The complainants question the authority of the mayor to dismiss them, partly on the basis of a December 5, 2019 letter of LWUA Acting Administrator Jeci Lapus to Mayor Labella that the power to appoint the directors didn't give the mayor the power to remove them. Lapus said the Local Water Utilities Act expressly states the exception to the rule of power-to-hire-carries-power-to-fire.

Earlier though, in a September 2019 letter, Lapus told Labella he can terminate the directors "within the bounds of law, consistent with the requirement that the dismissal must be for just cause."

FOR CAUSE AND DUE PROCESS. Even if Labella had no authority to fire the directors, that defect must have been cured by LWUA's subsequent approval of his appointees. The dispute thus may be reduced to the question whether they were removed "for cause," whether their security of tenure, as shown by their fixed terms, was not violated.

That could be the core issue in resolving the lawsuit. The fired directors must rely on the provision of the water utilities law that says "Directors may be removed for cause only."

"For cause" universally means the employee cannot be dismissed except for a just or authorized cause and only after due process. Were the directors confronted with their failure to solve the water crisis and given the chance to explain as due process demands?

MCWD officials and some directors appeared before the City Council and were asked what they had done to solve the problem. But it was not the kind of forum in which allegation of incompetence or neglect was formally made and the officials were formally asked to explain. Appearances before LGUs by MCWD officials were for consultation on legislation. Would resolutions of some local governments expressing disgust over MCWD service enough to comply with due process?

RESPONSIBILITY, MASS FIRING. Then there's also the matter of responsibility: the directors are responsible for which functions?
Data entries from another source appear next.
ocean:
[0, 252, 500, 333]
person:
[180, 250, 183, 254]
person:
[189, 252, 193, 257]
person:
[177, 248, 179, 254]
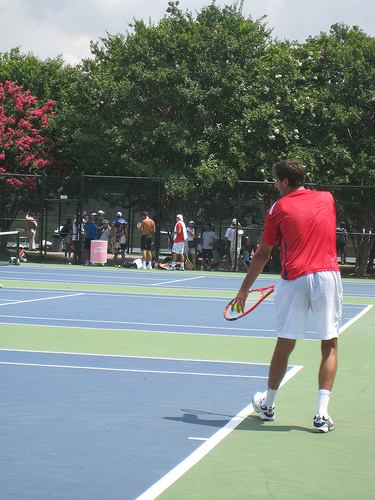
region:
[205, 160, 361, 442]
this is a tennis player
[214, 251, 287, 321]
his hand is holding a racket and a ball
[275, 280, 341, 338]
he is wearing white shorts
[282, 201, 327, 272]
the t shirt is red in color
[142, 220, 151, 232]
the man is bare chested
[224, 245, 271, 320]
the hand is facing the ground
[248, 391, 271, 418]
the left feet is raised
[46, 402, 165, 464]
the pitch is blue in color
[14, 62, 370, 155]
thhe trees are leafy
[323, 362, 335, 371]
the man is light skinned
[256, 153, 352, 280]
A man's torso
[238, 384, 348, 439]
A man wearing white shoes and white socks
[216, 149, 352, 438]
A man playing tennis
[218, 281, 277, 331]
Someone preparing to serve a tennis ball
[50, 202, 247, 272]
Spectators at the edge of a tennis court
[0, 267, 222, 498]
A blue and green tennis court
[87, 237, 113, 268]
A pink barrel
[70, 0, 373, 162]
Tree tops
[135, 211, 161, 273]
A shirtless man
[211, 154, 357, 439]
A man preparing to serve a tennis ball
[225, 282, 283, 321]
Tennis racket that mans holding.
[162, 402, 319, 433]
Shadow of a man and racket.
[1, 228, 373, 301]
Part of a blue and green tennis court.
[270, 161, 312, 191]
Brown haired head of a man.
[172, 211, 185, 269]
Man standing with red shirt on.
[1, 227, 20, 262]
Part of a tennis net.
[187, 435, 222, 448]
White lines on a tennis court.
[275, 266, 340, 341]
White shorts of a man playing tennis.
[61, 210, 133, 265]
Group of people standing around.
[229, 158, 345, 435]
Man getting ready to serve a ball.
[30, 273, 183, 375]
this is a tennis pitch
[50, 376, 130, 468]
the floor is blue in color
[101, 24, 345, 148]
these are some trees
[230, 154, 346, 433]
this is a man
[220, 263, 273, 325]
the man is holding a racket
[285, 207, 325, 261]
this is a t-shirt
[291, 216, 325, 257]
the t-shirt is red in color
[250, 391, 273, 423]
the man's foot is raised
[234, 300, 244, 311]
the tennis ball is green in color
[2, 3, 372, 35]
the blue sky above the trees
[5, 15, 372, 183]
the trees behind the fence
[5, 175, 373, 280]
the fence next to the tennis courts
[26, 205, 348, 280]
the people standing around watching or playing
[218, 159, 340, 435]
the man at the end of the court with the tennis ball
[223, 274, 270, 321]
the red racket the man is holding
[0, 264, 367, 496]
the blue tennis courts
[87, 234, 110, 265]
a pink container next to the fence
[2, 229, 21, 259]
part of a net for the tennis court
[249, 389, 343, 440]
the man's tennis shoes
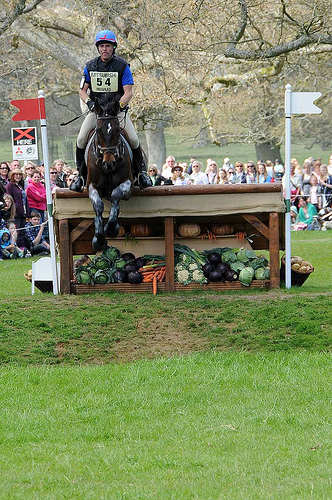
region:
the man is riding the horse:
[87, 32, 133, 177]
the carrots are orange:
[144, 267, 160, 285]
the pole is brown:
[166, 182, 228, 196]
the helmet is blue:
[91, 29, 121, 49]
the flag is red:
[8, 89, 48, 123]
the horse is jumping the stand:
[81, 98, 118, 253]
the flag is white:
[283, 76, 321, 118]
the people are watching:
[176, 154, 261, 184]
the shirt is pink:
[28, 186, 43, 203]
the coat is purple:
[8, 184, 21, 208]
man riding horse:
[62, 25, 154, 246]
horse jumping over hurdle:
[17, 77, 316, 311]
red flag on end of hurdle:
[12, 57, 132, 301]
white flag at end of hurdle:
[224, 54, 324, 308]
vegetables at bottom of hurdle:
[41, 175, 303, 312]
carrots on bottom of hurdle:
[122, 241, 184, 302]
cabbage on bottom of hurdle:
[202, 227, 291, 313]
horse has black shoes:
[72, 191, 135, 260]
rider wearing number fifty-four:
[69, 24, 139, 121]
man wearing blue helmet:
[78, 19, 126, 64]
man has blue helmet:
[88, 32, 121, 50]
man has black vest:
[79, 53, 134, 86]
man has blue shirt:
[119, 70, 142, 88]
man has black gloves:
[74, 104, 113, 122]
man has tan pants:
[62, 103, 144, 183]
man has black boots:
[75, 143, 91, 178]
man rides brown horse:
[76, 112, 145, 232]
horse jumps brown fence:
[31, 105, 172, 241]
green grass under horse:
[39, 308, 291, 484]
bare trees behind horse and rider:
[5, 6, 323, 138]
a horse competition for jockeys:
[15, 25, 262, 249]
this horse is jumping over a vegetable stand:
[37, 173, 329, 326]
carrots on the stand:
[134, 266, 169, 297]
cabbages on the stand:
[73, 253, 116, 294]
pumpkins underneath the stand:
[174, 220, 243, 239]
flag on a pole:
[1, 93, 52, 160]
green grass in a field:
[7, 361, 306, 477]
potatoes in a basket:
[279, 248, 313, 290]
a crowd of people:
[155, 148, 279, 180]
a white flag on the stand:
[262, 55, 326, 138]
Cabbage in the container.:
[222, 243, 271, 283]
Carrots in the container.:
[140, 260, 165, 292]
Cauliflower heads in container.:
[174, 252, 205, 287]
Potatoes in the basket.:
[280, 251, 313, 285]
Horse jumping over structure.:
[68, 89, 160, 253]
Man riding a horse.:
[76, 27, 142, 250]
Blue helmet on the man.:
[92, 26, 118, 62]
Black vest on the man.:
[76, 28, 133, 119]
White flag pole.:
[281, 84, 321, 288]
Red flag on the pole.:
[8, 89, 62, 294]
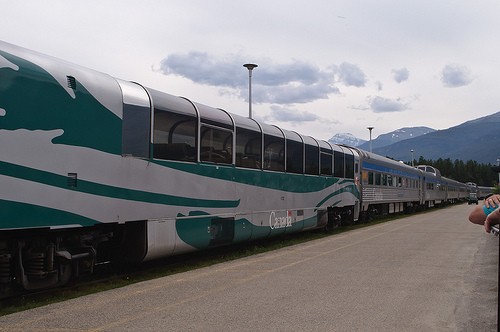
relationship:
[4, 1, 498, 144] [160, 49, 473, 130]
sky has clouds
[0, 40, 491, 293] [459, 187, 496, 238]
train for passengers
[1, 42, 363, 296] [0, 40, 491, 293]
car of a train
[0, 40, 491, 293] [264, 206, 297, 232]
train has text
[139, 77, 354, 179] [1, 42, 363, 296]
windows on car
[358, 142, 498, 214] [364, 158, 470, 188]
cars have blue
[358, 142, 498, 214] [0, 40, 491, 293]
cars of train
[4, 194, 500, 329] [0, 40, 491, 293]
platform by train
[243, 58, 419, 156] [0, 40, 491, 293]
lights over train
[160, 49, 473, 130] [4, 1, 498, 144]
clouds in sky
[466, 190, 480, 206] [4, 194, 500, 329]
cart on platform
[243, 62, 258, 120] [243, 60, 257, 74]
pole for light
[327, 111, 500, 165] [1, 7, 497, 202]
mountains in background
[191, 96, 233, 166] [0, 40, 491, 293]
window on train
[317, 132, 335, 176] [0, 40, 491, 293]
window on train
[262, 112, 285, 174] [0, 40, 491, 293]
window on train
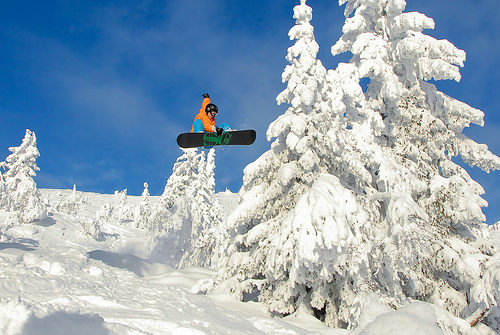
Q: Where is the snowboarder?
A: In mid air.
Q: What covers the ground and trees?
A: Snow.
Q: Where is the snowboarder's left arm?
A: Extended up.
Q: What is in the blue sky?
A: Sparsely spread clouds.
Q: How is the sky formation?
A: Full of clouds.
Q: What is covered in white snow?
A: The tree.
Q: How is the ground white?
A: Covered by snow.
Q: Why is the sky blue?
A: Less cloudy.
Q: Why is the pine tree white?
A: Covered by snow.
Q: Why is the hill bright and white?
A: Covered in snow.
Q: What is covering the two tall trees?
A: A thick coat of snow.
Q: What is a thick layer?
A: Snow on the the hill and trees.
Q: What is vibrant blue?
A: The sky.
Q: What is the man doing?
A: Snowboarding.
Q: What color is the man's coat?
A: Orange.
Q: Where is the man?
A: In the air.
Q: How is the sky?
A: Clear.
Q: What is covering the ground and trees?
A: Snow.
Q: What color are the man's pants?
A: Blue.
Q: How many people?
A: One.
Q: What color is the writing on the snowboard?
A: Green.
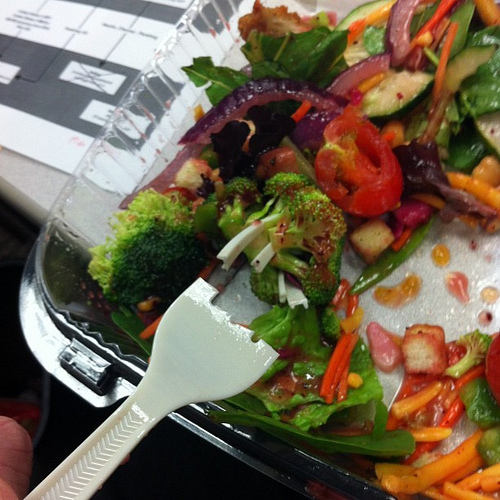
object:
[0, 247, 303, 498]
fork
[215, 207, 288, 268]
prong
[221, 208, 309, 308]
snapped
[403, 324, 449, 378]
crouton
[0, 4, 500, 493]
container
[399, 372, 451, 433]
cheese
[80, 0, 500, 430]
salad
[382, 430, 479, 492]
carrot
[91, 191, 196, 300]
broccoli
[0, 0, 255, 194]
paper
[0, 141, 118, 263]
table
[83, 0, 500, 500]
food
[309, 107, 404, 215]
tomato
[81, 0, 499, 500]
vegetables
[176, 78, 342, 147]
onion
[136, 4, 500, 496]
dressing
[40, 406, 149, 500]
chevron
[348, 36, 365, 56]
pepper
If under the law the board of directors' job description is limited to policy-making, could they be held liable for water shortage, which involves not just policies but a lot more, including decision and action by managers and local government officials?

Board after board had served MCWD through the years and yet not one, including the board that was sacked wholesale, was confronted on the matter of inefficiency or reckless negligence for failure to end the water crisis, which has plagued the Metro Cebu for decades. Even one or two directors who just warmed their seat were included in Labella's wholesale firing.